Objective: To compare the diagnostic accuracy, linguistic clarity, and user satisfaction of three large language models (ChatGPT-4.0, Claude 3.7 Sonet, and OpenAI Mini 3) in managing sudden sensorineural hearing loss.
Study design: Prospective, multi-domain comparative analysis using blinded expert evaluation.
Setting: Online artificial intelligence (AI) platforms accessed under standardized conditions.
Methods: Twenty-seven sudden sensorineural hearing loss-related questions-covering general knowledge, audiometric interpretation, and clinical case scenarios-were submitted to the three AI models. Responses were evaluated by 10 board-certified otolaryngologists using three validated tools: Quality Assessment of Medical Artificial Intelligence (QAMAI), Artificial Intelligence Performance Instrument (AIPI), and Artificial Intelligence Satisfaction and Performance Evaluation Questionnaire (AISPE-Q). Linguistic complexity was assessed using metrics such as word count, sentence length, lexical diversity, and clinical verb use.
Results: ChatGPT-4.0 demonstrated the highest scores in clinical accuracy (QAMAI: 4.57), completeness (4.53), and evaluator satisfaction (AISPE-Q: 94%). Claude 3.7 outperformed in clarity and sentence complexity, while OpenAI Mini 3 exhibited the highest lexical diversity and directive tone but scored lower overall. Inter-rater reliability was strong (intraclass correlation coefficient [ICC] > 0.85). Correlation analysis revealed a significant relationship between objective quality and subjective satisfaction (r > 0.76).
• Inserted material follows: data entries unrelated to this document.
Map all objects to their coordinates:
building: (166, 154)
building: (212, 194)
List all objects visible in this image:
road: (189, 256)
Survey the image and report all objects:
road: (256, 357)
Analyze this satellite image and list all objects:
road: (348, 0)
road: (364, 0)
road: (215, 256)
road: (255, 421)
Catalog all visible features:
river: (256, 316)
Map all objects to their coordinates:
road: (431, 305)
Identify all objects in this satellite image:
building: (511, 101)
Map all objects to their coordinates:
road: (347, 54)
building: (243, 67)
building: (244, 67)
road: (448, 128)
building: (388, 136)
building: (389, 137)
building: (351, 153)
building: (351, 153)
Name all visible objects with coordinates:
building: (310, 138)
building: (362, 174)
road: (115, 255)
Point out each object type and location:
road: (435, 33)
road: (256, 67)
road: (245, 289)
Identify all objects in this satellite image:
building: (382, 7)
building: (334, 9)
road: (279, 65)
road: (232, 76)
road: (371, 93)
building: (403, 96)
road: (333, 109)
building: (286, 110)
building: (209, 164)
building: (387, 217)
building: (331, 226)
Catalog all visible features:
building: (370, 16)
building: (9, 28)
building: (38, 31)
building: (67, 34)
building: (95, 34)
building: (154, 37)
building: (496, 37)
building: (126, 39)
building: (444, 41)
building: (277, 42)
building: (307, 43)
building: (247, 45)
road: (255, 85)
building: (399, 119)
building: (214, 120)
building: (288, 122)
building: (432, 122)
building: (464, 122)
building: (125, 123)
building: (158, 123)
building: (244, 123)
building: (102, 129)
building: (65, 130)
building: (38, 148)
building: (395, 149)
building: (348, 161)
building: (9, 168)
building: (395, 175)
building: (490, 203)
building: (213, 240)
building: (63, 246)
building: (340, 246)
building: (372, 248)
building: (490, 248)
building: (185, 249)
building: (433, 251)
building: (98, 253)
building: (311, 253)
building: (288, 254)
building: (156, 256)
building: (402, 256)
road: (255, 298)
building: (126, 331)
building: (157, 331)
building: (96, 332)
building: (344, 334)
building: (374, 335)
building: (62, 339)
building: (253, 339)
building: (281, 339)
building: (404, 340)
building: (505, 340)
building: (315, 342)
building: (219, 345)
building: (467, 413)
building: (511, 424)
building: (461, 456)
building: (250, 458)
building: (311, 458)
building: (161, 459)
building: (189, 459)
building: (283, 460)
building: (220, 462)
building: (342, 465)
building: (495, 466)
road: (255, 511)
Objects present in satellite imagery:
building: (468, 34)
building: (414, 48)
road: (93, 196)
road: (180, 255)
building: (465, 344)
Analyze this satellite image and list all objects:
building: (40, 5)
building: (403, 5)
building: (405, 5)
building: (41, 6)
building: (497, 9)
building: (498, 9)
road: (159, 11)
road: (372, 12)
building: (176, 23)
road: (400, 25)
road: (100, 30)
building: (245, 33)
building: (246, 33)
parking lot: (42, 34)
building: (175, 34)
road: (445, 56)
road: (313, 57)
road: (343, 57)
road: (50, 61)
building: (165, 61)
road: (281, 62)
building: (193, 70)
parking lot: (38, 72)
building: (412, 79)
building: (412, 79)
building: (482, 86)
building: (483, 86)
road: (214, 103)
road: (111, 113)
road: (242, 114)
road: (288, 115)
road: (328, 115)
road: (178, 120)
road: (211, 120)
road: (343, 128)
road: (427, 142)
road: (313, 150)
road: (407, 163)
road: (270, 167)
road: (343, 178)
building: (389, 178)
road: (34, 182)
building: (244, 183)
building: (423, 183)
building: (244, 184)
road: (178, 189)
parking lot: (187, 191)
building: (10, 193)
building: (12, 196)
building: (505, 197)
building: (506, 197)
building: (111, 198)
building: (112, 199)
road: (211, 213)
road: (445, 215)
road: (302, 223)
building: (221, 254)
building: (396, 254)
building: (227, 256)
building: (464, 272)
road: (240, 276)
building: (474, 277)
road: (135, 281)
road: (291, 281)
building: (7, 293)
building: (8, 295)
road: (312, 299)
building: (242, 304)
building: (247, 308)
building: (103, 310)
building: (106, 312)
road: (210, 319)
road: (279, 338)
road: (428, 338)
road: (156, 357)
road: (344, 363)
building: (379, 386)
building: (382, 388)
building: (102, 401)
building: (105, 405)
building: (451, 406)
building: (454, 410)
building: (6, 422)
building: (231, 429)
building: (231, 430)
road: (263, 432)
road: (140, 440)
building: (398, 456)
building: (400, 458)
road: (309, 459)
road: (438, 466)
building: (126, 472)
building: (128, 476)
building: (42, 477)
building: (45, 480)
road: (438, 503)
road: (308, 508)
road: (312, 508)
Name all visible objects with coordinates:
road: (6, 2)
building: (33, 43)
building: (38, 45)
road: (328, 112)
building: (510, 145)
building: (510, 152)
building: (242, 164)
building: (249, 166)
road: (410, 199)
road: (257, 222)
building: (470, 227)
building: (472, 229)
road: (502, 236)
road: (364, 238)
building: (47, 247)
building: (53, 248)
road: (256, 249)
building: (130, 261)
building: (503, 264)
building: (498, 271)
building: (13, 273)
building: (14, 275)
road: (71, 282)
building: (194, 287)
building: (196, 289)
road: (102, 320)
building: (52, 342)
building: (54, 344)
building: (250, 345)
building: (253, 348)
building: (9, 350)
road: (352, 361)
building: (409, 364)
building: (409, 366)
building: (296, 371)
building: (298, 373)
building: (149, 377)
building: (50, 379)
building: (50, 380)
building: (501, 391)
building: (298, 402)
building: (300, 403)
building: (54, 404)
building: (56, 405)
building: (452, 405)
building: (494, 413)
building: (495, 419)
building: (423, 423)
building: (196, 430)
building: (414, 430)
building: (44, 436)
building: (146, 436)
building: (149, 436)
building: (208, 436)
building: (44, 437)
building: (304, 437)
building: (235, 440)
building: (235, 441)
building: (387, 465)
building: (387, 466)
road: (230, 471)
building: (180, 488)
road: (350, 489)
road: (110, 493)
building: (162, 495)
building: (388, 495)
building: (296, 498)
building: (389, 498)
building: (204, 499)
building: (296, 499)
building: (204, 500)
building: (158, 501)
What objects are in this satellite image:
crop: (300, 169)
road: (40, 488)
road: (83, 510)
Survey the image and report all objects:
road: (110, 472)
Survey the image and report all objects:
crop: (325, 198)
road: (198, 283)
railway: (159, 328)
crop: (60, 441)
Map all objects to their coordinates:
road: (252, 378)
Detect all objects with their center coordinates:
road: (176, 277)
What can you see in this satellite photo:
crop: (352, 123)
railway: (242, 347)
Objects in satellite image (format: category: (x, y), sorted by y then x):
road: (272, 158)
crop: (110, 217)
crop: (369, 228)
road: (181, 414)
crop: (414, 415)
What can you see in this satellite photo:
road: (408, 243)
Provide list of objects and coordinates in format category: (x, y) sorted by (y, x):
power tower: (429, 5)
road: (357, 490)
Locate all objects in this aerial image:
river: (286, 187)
Conclusion: ChatGPT-4.0 delivered the most clinically aligned and satisfactory responses, whereas Claude 3.7 provided linguistically refined outputs. Our findings support the context-specific application of hybrid large language model approaches in otolaryngology, particularly for patient education, diagnosis, and AI-driven triage.
Level of evidence: 2-prospective comparative diagnostic accuracy study.
Keywords: ChatGPT; Claude Sonet; SSHL; artificial intelligence; large language models; linguistic analysis; otolaryngology.
© 2026 American Academy of Otolaryngology–Head and Neck Surgery Foundation.